You are your own worst enemy.
In one way or another, this statement will be applicable to most people at some point in their lives. There will come a point where self-love becomes difficult, and all you can see in yourself are the shortcomings, the flaws. However, it's important to confront your inner critic.
For instance:
The following is a note I wrote on my phone my junior year of high school, discovered after looking through some old files. Now, after closer examination, I have found a few problems with it - which is common for all writers, to be sure - but I figure, this is a learning opportunity! So, I would like to offer a few corrections.
Please note: corrections are indented and italicized.
I am a virus. It took me a while to come to terms with that fact.
Alright, already going to stop you. You're not a virus, you're something much worse - a young human being who doesn't quite know what you are yet. You do exhibit some of the characteristics of a virus - such as dependency on another, but even at this point in your life, you're trying to fix that, grow out of that.
I know, because the antibodies of this student body are targeting me. Whether I am a threat or not is debated, but I am definitely foreign. Should I try to thrive - or survive - here, its immediately evident why that is just not a good idea at all. I'm allowed to exist, but in a way completely parallel to the rest - no connections, no contact - and I should be grateful that I am allowed to exist in their world, shouldn't I?
You gave up before you tried to connect to those "antibodies". This isolation is self-imposed. You constructed their rejection because you were afraid to reach out. You justified your own refusal of them. You made them out to be villains. You built a fort on an island in the middle of a frozen sea – and then you were hurt because you were alone.
If I ever get the nerve to protest this, I am reminded of how easily disposable I am.
Never disposable. You had worth- you have worth. You just didn’t believe in it. You couldn’t see the good in yourself, and as a result, thought that nobody else could, either.
I feel their eyes on me like so many beams of light focused through a magnifying glass, as if they know that their gazes alone are going to be enough to get rid of me. They'd be right.
You are so much stronger than you think you are.
Which, ironically enough, is why I won't write myself off yet. I don't want to give them the satisfaction. I'm living on out of spite - isn't that such a good reason to keep living? If I kill myself, no one would be surprised. They'd know it was only a matter of time. They can smell weakness on a person, after all, and I'm certain I've always reeked of it. If anything, they'd be surprised it took so long. "Oh, ------ killed themself? I called that."

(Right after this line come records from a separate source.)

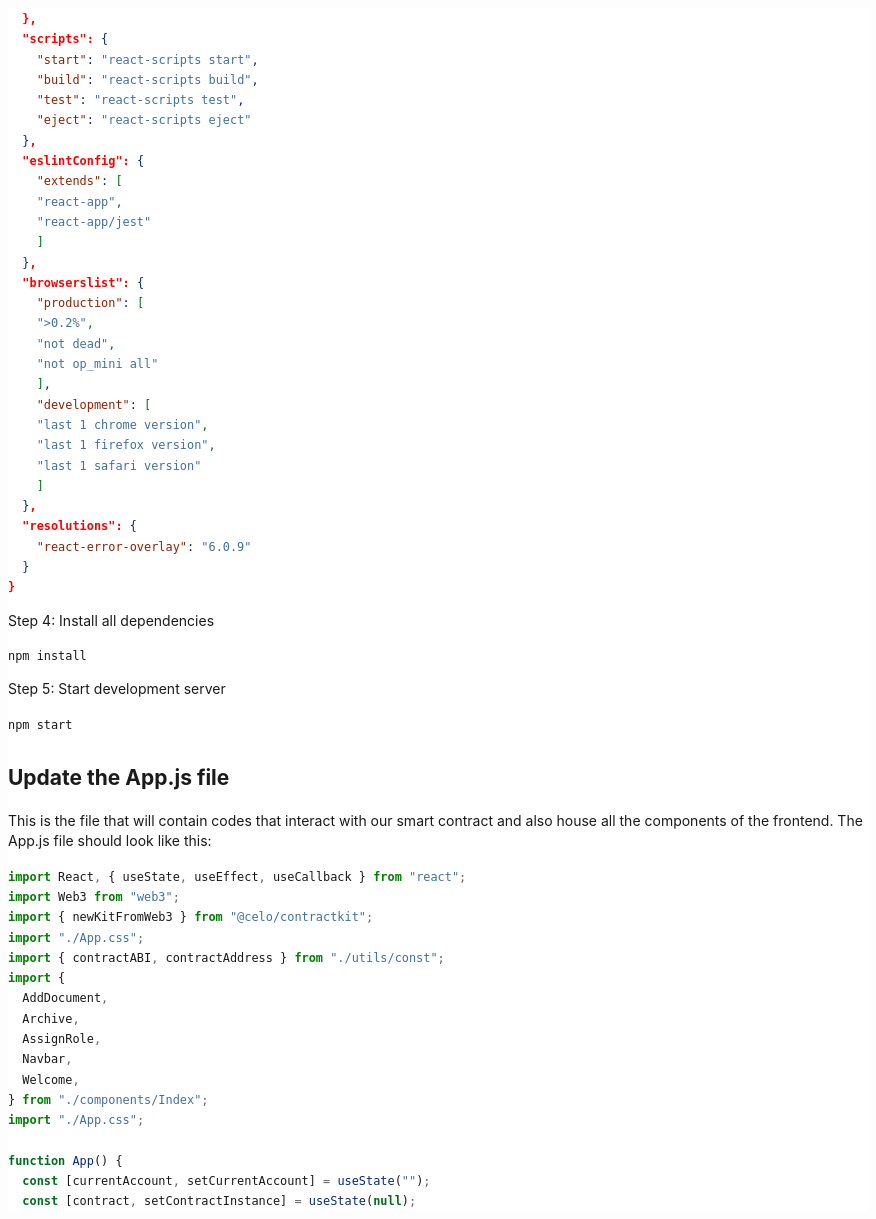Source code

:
 ```json
  },
  "scripts": {
	"start": "react-scripts start",
	"build": "react-scripts build",
	"test": "react-scripts test",
	"eject": "react-scripts eject"
  },
  "eslintConfig": {
	"extends": [
  	"react-app",
  	"react-app/jest"
	]
  },
  "browserslist": {
	"production": [
  	">0.2%",
  	"not dead",
  	"not op_mini all"
	],
	"development": [
  	"last 1 chrome version",
  	"last 1 firefox version",
  	"last 1 safari version"
	]
  },
  "resolutions": {
	"react-error-overlay": "6.0.9"
  }
}
```

Step 4: Install all dependencies

```bash
npm install
```

Step 5: Start development server

```bash
npm start
```

## Update the App.js file

This is the file that will contain codes that interact with our smart contract and also house all the components of the frontend. The App.js file should look like this:

```js
import React, { useState, useEffect, useCallback } from "react";
import Web3 from "web3";
import { newKitFromWeb3 } from "@celo/contractkit";
import "./App.css";
import { contractABI, contractAddress } from "./utils/const";
import {
  AddDocument,
  Archive,
  AssignRole,
  Navbar,
  Welcome,
} from "./components/Index";
import "./App.css";

function App() {
  const [currentAccount, setCurrentAccount] = useState("");
  const [contract, setContractInstance] = useState(null);
```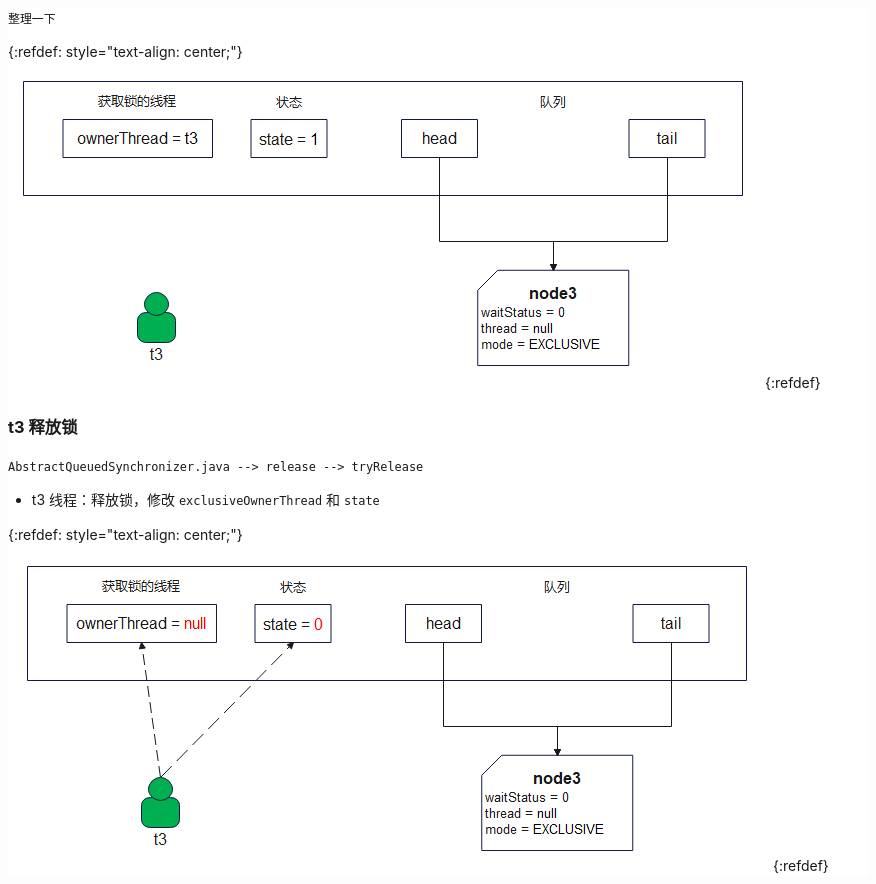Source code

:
 ```text
整理一下
```

{:refdef: style="text-align: center;"}
![](/assets/images/java/concurrency/aqs/aqs-demo-024.png)
{:refdef}

### t3 释放锁

```text
AbstractQueuedSynchronizer.java --> release --> tryRelease
```

- t3 线程：释放锁，修改 `exclusiveOwnerThread` 和 `state`

{:refdef: style="text-align: center;"}
![](/assets/images/java/concurrency/aqs/aqs-demo-025.png)
{:refdef}
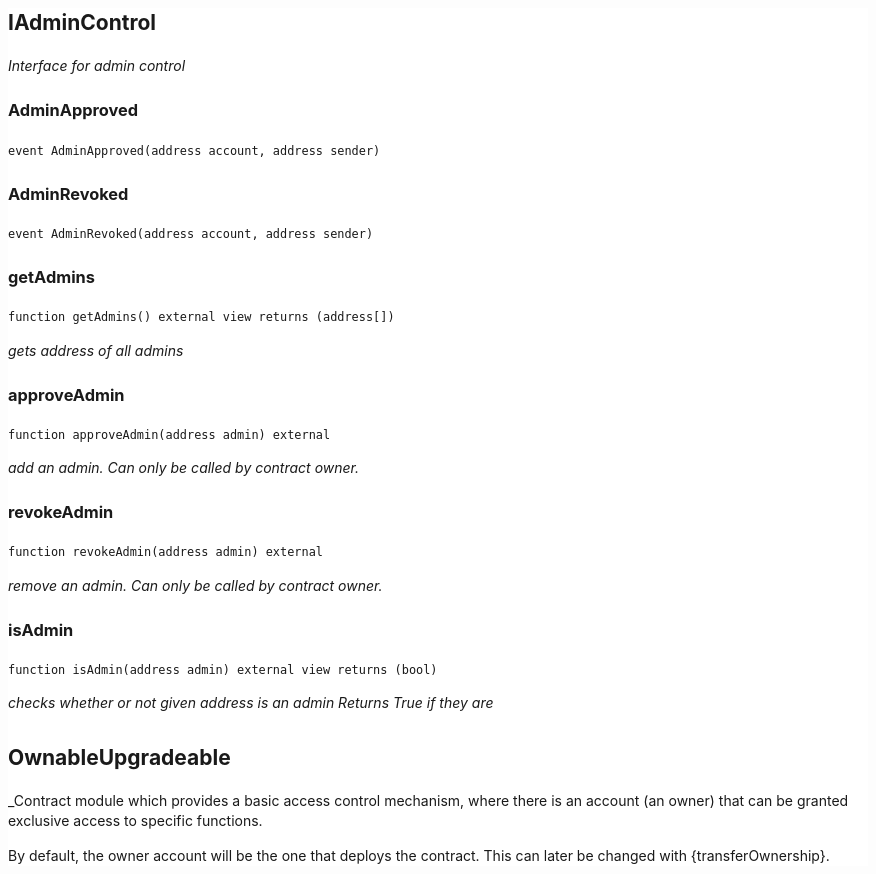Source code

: ## IAdminControl

_Interface for admin control_

### AdminApproved

```solidity
event AdminApproved(address account, address sender)
```

### AdminRevoked

```solidity
event AdminRevoked(address account, address sender)
```

### getAdmins

```solidity
function getAdmins() external view returns (address[])
```

_gets address of all admins_

### approveAdmin

```solidity
function approveAdmin(address admin) external
```

_add an admin.  Can only be called by contract owner._

### revokeAdmin

```solidity
function revokeAdmin(address admin) external
```

_remove an admin.  Can only be called by contract owner._

### isAdmin

```solidity
function isAdmin(address admin) external view returns (bool)
```

_checks whether or not given address is an admin
Returns True if they are_

## OwnableUpgradeable

_Contract module which provides a basic access control mechanism, where
there is an account (an owner) that can be granted exclusive access to
specific functions.

By default, the owner account will be the one that deploys the contract. This
can later be changed with {transferOwnership}.
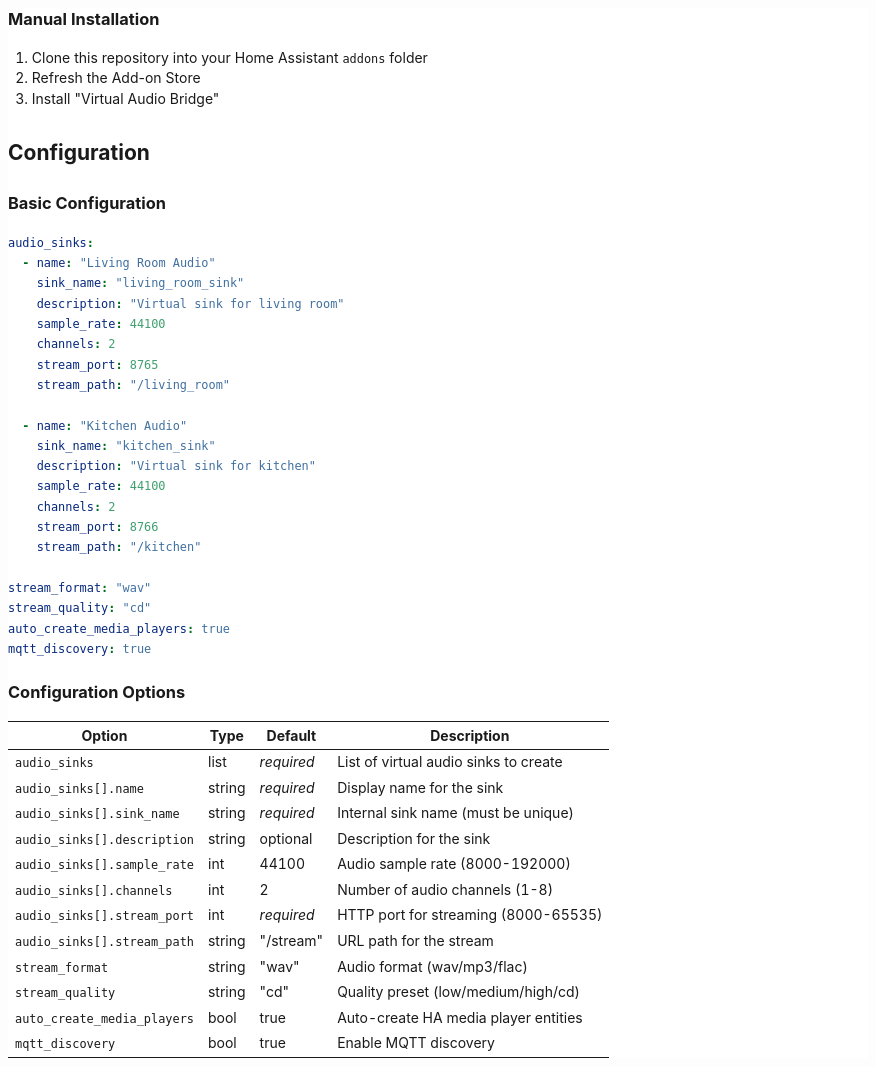 ### Manual Installation

1. Clone this repository into your Home Assistant `addons` folder
2. Refresh the Add-on Store
3. Install "Virtual Audio Bridge"

## Configuration

### Basic Configuration

```yaml
audio_sinks:
  - name: "Living Room Audio"
    sink_name: "living_room_sink"
    description: "Virtual sink for living room"
    sample_rate: 44100
    channels: 2
    stream_port: 8765
    stream_path: "/living_room"
    
  - name: "Kitchen Audio"
    sink_name: "kitchen_sink" 
    description: "Virtual sink for kitchen"
    sample_rate: 44100
    channels: 2
    stream_port: 8766
    stream_path: "/kitchen"

stream_format: "wav"
stream_quality: "cd"
auto_create_media_players: true
mqtt_discovery: true
```

### Configuration Options

| Option | Type | Default | Description |
|--------|------|---------|-------------|
| `audio_sinks` | list | *required* | List of virtual audio sinks to create |
| `audio_sinks[].name` | string | *required* | Display name for the sink |
| `audio_sinks[].sink_name` | string | *required* | Internal sink name (must be unique) |
| `audio_sinks[].description` | string | optional | Description for the sink |
| `audio_sinks[].sample_rate` | int | 44100 | Audio sample rate (8000-192000) |
| `audio_sinks[].channels` | int | 2 | Number of audio channels (1-8) |
| `audio_sinks[].stream_port` | int | *required* | HTTP port for streaming (8000-65535) |
| `audio_sinks[].stream_path` | string | "/stream" | URL path for the stream |
| `stream_format` | string | "wav" | Audio format (wav/mp3/flac) |
| `stream_quality` | string | "cd" | Quality preset (low/medium/high/cd) |
| `auto_create_media_players` | bool | true | Auto-create HA media player entities |
| `mqtt_discovery` | bool | true | Enable MQTT discovery |
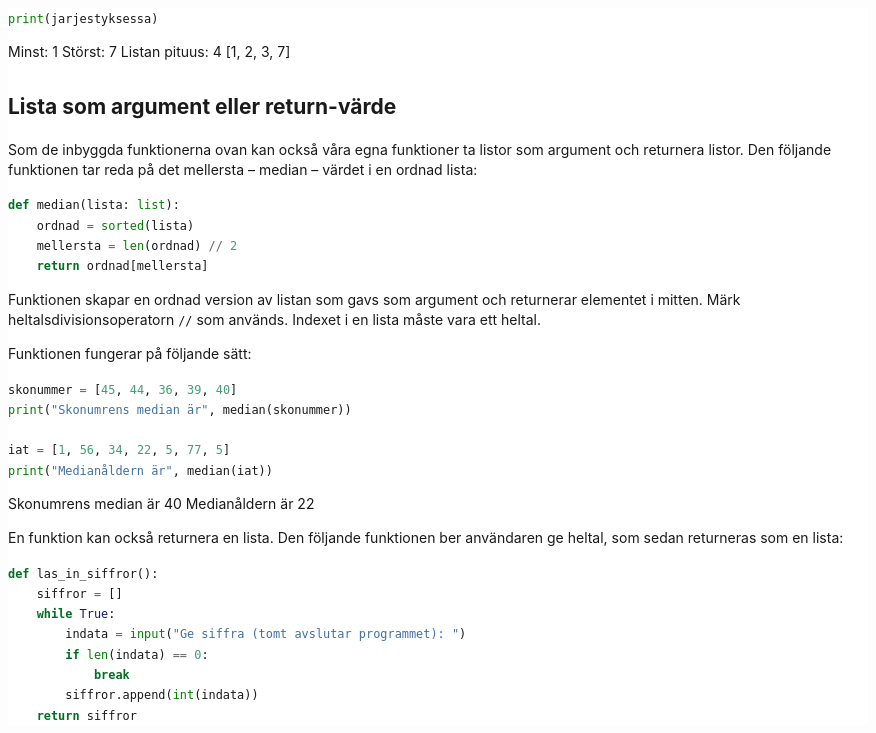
 ```python
print(jarjestyksessa)
```

<sample-output>

Minst: 1
Störst: 7
Listan pituus: 4
[1, 2, 3, 7]

</sample-output>

## Lista som argument eller return-värde

Som de inbyggda funktionerna ovan kan också våra egna funktioner ta listor som argument och returnera listor. Den följande funktionen tar reda på det mellersta – median – värdet i en ordnad lista:

```python
def median(lista: list):
    ordnad = sorted(lista)
    mellersta = len(ordnad) // 2
    return ordnad[mellersta]
```

Funktionen skapar en ordnad version av listan som gavs som argument och returnerar elementet i mitten. Märk heltalsdivisionsoperatorn `//` som används. Indexet i en lista måste vara ett heltal.

Funktionen fungerar på följande sätt:

```python
skonummer = [45, 44, 36, 39, 40]
print("Skonumrens median är", median(skonummer))

iat = [1, 56, 34, 22, 5, 77, 5]
print("Medianåldern är", median(iat))
```

<sample-output>

Skonumrens median är 40
Medianåldern är 22

</sample-output>

En funktion kan också returnera en lista. Den följande funktionen ber användaren ge heltal, som sedan returneras som en lista:

```python
def las_in_siffror():
    siffror = []
    while True:
        indata = input("Ge siffra (tomt avslutar programmet): ")
        if len(indata) == 0:
            break
        siffror.append(int(indata))
    return siffror
```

First of all! Who are these monsters you have constructed? “They can smell weakness” – really? Can they? I don’t think you ever believed they were so cruel. I think you felt forgotten, overlooked, lost, and you had to tie the blame to a person, rather than deal with yourself. They would not have called it. You hid that hurt so carefully. You failed to communicate your problems, and then decided that your voice was unheard.
Every time I'm about to do it, I hear that conversation in my head. It's the only thing that stops me, every time. How sad is that? Its not the thought of leaving my family, or "friends" - its the imaginary conversation of the people who stare holes into my back every day.
I know you thought this at the time, but you’re really selling yourself short, here – you survived because you were stronger than the darkness that ate at your insides. You used whatever you could to hold on, and you should feel no remorse from that. All you can do is recognize it and move on.
So I don't do it. I go on. And I hate myself. I hate my weakness, I hate my fragility, I hate my own spite - I hate how all I can do is hate, all I can be is hated. I hate the paradox this causes, and wish that someone else was given my life, somehow - maybe someone who could use the advantages I've been offered to their potential and actually make a difference, instead of cowering in fear at everything, and hating it all as a coping mechanism.
So. I am alive. The paradox of my nature keeps me that way. I don't know for how long.
You got so caught up in that cruel cycle. You were lost and confused and validated yourself in ways that helped you get by. Through all of that negativity, though, you did always recognize that you could do better – that you had potential. The main problem is that you lost hope – in yourself, in the world, maybe. The veil fell over your eyes and turned you blind to sunlight. But you knew it existed. You didn’t deny the sun because you lived in the shade. You underestimated your endurance so much, but look at you – you’re still kickin’, learning new things every day, coming to terms with life and change and growth. You keep that tiny ember always burning, that tiny fire you call “potential”, always in your belly. Your flames may die down but they never go out – and all the hardships you endure only make you better at defending that flame. You’re not perfect, and you won’t be – but you’re here and you’re you. And that’s what matters.
While not all of us tend to write down the negative thoughts we aim at ourselves, it's a good idea to look at yourself - and your views of yourself - objectively and argue against them from time to time. Look at your situation, look at possible options, accept how things turned out. Accept your failures and grow from them - don't beat yourself up for being human and having shortcomings. Take the time to learn from yourself.